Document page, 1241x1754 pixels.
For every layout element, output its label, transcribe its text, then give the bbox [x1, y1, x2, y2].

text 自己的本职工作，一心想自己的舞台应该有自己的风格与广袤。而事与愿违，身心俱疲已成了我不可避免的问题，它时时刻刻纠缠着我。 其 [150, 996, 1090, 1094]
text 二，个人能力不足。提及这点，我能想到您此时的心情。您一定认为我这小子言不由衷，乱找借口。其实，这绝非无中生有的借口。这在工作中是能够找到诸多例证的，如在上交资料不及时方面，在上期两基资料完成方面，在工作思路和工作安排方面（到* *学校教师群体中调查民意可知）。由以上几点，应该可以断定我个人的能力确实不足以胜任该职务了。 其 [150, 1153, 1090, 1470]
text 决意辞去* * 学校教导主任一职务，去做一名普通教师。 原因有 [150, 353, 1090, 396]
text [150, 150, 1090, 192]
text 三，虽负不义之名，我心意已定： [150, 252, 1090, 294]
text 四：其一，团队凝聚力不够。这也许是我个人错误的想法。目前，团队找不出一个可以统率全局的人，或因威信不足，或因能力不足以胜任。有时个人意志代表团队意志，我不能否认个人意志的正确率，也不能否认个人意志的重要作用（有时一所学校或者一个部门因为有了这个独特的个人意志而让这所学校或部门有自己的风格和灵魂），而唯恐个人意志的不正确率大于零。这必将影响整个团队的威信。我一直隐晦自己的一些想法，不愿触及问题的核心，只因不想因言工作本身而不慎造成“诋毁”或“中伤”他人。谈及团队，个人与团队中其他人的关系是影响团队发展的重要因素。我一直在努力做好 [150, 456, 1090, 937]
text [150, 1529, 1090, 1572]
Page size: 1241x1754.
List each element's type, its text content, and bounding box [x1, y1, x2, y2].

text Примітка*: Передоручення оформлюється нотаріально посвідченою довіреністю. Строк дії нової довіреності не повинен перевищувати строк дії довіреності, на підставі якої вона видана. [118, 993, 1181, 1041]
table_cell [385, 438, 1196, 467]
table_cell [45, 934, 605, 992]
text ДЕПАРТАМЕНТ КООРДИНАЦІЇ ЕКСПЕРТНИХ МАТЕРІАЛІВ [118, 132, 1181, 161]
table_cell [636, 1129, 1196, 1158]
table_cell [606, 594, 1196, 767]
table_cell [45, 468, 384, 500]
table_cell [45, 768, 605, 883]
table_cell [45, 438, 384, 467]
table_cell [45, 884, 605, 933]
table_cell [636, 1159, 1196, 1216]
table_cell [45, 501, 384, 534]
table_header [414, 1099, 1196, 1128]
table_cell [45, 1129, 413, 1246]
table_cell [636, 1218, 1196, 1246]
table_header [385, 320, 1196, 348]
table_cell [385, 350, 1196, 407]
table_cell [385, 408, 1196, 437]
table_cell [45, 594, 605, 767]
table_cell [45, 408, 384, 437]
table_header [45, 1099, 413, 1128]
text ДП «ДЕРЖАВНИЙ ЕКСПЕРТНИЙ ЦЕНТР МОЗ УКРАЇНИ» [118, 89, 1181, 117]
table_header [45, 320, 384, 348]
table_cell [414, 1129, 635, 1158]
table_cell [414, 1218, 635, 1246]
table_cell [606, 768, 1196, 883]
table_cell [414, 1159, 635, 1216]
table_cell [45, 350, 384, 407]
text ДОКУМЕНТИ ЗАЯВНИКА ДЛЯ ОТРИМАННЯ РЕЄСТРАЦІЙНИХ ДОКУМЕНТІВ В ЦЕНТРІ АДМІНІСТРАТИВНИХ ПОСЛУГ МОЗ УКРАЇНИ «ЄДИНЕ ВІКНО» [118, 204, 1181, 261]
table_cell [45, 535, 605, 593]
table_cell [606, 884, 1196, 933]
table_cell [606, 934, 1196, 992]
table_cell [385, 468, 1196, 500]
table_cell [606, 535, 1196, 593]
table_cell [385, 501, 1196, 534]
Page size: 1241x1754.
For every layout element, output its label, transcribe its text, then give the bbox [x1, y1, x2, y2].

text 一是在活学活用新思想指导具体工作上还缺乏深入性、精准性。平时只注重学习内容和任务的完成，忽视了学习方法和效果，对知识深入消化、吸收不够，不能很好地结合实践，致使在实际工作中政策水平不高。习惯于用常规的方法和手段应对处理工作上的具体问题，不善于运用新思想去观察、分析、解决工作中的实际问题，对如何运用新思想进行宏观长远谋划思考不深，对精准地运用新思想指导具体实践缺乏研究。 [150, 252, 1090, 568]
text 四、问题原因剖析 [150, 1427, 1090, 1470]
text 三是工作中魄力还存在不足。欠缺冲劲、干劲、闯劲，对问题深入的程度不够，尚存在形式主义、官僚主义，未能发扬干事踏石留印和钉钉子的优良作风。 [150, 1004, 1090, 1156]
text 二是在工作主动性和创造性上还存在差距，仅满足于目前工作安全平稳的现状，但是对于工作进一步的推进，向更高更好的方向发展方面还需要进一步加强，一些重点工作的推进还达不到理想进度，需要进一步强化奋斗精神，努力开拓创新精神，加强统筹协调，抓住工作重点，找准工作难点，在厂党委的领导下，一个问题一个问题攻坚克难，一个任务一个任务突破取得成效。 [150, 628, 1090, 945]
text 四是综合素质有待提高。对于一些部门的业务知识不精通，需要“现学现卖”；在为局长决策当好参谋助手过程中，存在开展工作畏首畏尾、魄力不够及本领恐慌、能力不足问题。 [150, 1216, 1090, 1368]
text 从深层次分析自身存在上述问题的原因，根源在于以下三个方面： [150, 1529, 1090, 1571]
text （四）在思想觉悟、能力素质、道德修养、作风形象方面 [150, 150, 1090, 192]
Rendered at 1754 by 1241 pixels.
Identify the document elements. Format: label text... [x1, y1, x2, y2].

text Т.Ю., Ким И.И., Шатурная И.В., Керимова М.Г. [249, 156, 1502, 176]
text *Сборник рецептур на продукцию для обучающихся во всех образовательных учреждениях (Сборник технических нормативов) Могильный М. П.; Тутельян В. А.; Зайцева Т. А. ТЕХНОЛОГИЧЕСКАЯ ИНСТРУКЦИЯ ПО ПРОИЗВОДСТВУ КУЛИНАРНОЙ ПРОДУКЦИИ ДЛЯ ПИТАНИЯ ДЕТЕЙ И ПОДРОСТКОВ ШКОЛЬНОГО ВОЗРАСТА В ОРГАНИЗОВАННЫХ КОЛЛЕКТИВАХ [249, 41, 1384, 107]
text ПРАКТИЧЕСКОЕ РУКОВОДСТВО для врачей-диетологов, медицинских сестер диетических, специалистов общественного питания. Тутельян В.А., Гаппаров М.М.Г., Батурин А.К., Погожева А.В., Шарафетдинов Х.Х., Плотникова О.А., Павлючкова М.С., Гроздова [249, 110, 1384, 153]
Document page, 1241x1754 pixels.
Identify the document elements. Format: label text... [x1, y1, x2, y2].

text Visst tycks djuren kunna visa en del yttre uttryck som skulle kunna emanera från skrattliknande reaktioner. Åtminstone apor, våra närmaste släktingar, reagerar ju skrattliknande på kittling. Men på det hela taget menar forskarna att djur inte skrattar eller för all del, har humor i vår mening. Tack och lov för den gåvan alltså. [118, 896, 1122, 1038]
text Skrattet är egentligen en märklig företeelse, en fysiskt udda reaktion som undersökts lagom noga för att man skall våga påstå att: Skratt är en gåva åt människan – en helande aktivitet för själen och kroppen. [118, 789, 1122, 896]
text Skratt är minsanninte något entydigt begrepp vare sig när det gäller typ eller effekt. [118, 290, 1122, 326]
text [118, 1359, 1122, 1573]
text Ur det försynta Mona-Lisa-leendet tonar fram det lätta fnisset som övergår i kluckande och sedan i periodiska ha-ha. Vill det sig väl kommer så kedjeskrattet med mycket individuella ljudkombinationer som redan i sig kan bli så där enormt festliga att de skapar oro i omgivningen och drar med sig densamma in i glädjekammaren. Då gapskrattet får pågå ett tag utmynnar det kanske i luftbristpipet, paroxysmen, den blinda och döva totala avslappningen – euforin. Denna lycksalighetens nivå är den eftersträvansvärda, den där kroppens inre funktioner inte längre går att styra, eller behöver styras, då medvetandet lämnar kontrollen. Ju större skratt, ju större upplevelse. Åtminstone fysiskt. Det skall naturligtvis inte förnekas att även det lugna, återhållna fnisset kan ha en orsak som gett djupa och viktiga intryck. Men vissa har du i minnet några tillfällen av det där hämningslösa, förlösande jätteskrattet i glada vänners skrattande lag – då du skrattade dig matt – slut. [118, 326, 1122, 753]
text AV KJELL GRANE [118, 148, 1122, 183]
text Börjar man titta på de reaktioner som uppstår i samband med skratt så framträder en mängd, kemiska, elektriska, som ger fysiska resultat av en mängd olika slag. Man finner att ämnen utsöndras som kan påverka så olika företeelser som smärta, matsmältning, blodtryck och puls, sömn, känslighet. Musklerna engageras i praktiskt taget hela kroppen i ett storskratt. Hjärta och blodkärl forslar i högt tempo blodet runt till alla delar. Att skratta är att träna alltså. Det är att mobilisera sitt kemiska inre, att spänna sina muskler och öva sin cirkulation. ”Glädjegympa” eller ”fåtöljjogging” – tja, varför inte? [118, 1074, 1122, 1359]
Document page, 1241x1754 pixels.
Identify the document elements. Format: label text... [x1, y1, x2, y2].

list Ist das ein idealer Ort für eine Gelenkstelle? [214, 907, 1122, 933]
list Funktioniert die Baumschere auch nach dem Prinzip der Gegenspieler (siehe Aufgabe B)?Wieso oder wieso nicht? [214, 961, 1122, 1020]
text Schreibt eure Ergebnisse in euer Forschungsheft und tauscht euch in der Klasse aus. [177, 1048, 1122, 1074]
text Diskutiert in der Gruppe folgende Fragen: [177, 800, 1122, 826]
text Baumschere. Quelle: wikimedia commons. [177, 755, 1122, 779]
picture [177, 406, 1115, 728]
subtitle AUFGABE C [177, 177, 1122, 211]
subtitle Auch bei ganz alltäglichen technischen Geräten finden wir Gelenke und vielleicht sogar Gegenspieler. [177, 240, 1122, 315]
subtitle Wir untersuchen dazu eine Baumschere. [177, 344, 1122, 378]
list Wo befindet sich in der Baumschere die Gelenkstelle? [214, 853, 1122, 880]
• • •
_Problem to work on:_ Where the listing above reaches the line that contains "table_cell [636, 1218, 1196, 1246]", start retyping, and finish with the line that contains "Rendered at 1754 by 1241 pixels."; reproduce those lines exactly and no others.

_Answer box:_
table_cell [636, 1218, 1196, 1246]
table_header [385, 320, 1196, 348]
table_cell [385, 350, 1196, 407]
table_cell [385, 408, 1196, 437]
table_cell [45, 594, 605, 767]
table_cell [45, 408, 384, 437]
table_header [45, 1099, 413, 1128]
text ДП «ДЕРЖАВНИЙ ЕКСПЕРТНИЙ ЦЕНТР МОЗ УКРАЇНИ» [118, 89, 1181, 117]
table_header [45, 320, 384, 348]
table_cell [414, 1129, 635, 1158]
table_cell [414, 1218, 635, 1246]
table_cell [606, 768, 1196, 883]
table_cell [414, 1159, 635, 1216]
table_cell [45, 350, 384, 407]
text ДОКУМЕНТИ ЗАЯВНИКА ДЛЯ ОТРИМАННЯ РЕЄСТРАЦІЙНИХ ДОКУМЕНТІВ В ЦЕНТРІ АДМІНІСТРАТИВНИХ ПОСЛУГ МОЗ УКРАЇНИ «ЄДИНЕ ВІКНО» [118, 204, 1181, 261]
table_cell [45, 535, 605, 593]
table_cell [606, 884, 1196, 933]
table_cell [606, 934, 1196, 992]
table_cell [385, 468, 1196, 500]
table_cell [606, 535, 1196, 593]
table_cell [385, 501, 1196, 534]
Page size: 1241x1754.
For every layout element, output its label, transcribe its text, then give the bbox [x1, y1, x2, y2].

text 一是在活学活用新思想指导具体工作上还缺乏深入性、精准性。平时只注重学习内容和任务的完成，忽视了学习方法和效果，对知识深入消化、吸收不够，不能很好地结合实践，致使在实际工作中政策水平不高。习惯于用常规的方法和手段应对处理工作上的具体问题，不善于运用新思想去观察、分析、解决工作中的实际问题，对如何运用新思想进行宏观长远谋划思考不深，对精准地运用新思想指导具体实践缺乏研究。 [150, 252, 1090, 568]
text 四、问题原因剖析 [150, 1427, 1090, 1470]
text 三是工作中魄力还存在不足。欠缺冲劲、干劲、闯劲，对问题深入的程度不够，尚存在形式主义、官僚主义，未能发扬干事踏石留印和钉钉子的优良作风。 [150, 1004, 1090, 1156]
text 二是在工作主动性和创造性上还存在差距，仅满足于目前工作安全平稳的现状，但是对于工作进一步的推进，向更高更好的方向发展方面还需要进一步加强，一些重点工作的推进还达不到理想进度，需要进一步强化奋斗精神，努力开拓创新精神，加强统筹协调，抓住工作重点，找准工作难点，在厂党委的领导下，一个问题一个问题攻坚克难，一个任务一个任务突破取得成效。 [150, 628, 1090, 945]
text 四是综合素质有待提高。对于一些部门的业务知识不精通，需要“现学现卖”；在为局长决策当好参谋助手过程中，存在开展工作畏首畏尾、魄力不够及本领恐慌、能力不足问题。 [150, 1216, 1090, 1368]
text 从深层次分析自身存在上述问题的原因，根源在于以下三个方面： [150, 1529, 1090, 1571]
text （四）在思想觉悟、能力素质、道德修养、作风形象方面 [150, 150, 1090, 192]
Rendered at 1754 by 1241 pixels.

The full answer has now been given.